** WHAT IS BEING ASKED **
Please repeat the records below exactly, but only from the line that contains "left hip: (368, 321)" onward, ending with the last line.

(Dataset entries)

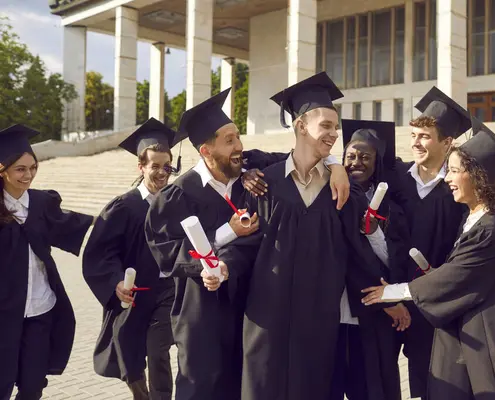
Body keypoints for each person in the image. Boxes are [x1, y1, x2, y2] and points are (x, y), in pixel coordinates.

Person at [144, 88, 349, 400]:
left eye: (238, 136)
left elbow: (299, 157)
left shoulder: (250, 179)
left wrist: (336, 165)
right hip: (204, 314)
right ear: (205, 150)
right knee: (203, 389)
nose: (239, 146)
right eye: (229, 141)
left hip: (247, 308)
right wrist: (227, 233)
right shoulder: (179, 195)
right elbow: (167, 251)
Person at [361, 118, 495, 400]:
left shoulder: (491, 230)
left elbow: (455, 277)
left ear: (477, 177)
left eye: (455, 171)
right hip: (473, 334)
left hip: (493, 340)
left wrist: (389, 292)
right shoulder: (476, 218)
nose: (448, 178)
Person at [223, 72, 366, 400]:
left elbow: (355, 250)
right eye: (326, 126)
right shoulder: (264, 183)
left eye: (336, 126)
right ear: (301, 126)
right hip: (265, 316)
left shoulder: (342, 191)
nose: (334, 133)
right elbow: (245, 244)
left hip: (317, 319)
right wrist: (222, 266)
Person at [83, 118, 182, 399]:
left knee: (157, 349)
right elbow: (101, 252)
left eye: (168, 167)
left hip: (167, 292)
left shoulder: (175, 201)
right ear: (141, 167)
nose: (163, 173)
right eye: (155, 167)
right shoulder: (123, 207)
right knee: (128, 357)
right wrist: (115, 283)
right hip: (134, 294)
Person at [0, 125, 94, 400]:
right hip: (3, 315)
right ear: (2, 169)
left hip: (40, 310)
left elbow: (72, 226)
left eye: (32, 168)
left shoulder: (41, 203)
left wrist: (112, 220)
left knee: (32, 387)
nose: (27, 175)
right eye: (20, 169)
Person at [391, 86, 472, 400]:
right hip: (391, 301)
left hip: (433, 306)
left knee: (429, 384)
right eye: (413, 135)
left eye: (424, 136)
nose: (415, 142)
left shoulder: (458, 192)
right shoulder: (396, 177)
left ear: (447, 142)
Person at [329, 119, 411, 400]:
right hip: (330, 315)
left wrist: (374, 233)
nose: (356, 162)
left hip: (368, 321)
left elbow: (395, 261)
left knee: (371, 389)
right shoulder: (328, 198)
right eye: (350, 156)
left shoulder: (392, 208)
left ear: (377, 163)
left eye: (365, 157)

** ANSWER AREA **
left hip: (368, 321)
left elbow: (395, 261)
left knee: (371, 389)
right shoulder: (328, 198)
right eye: (350, 156)
left shoulder: (392, 208)
left ear: (377, 163)
left eye: (365, 157)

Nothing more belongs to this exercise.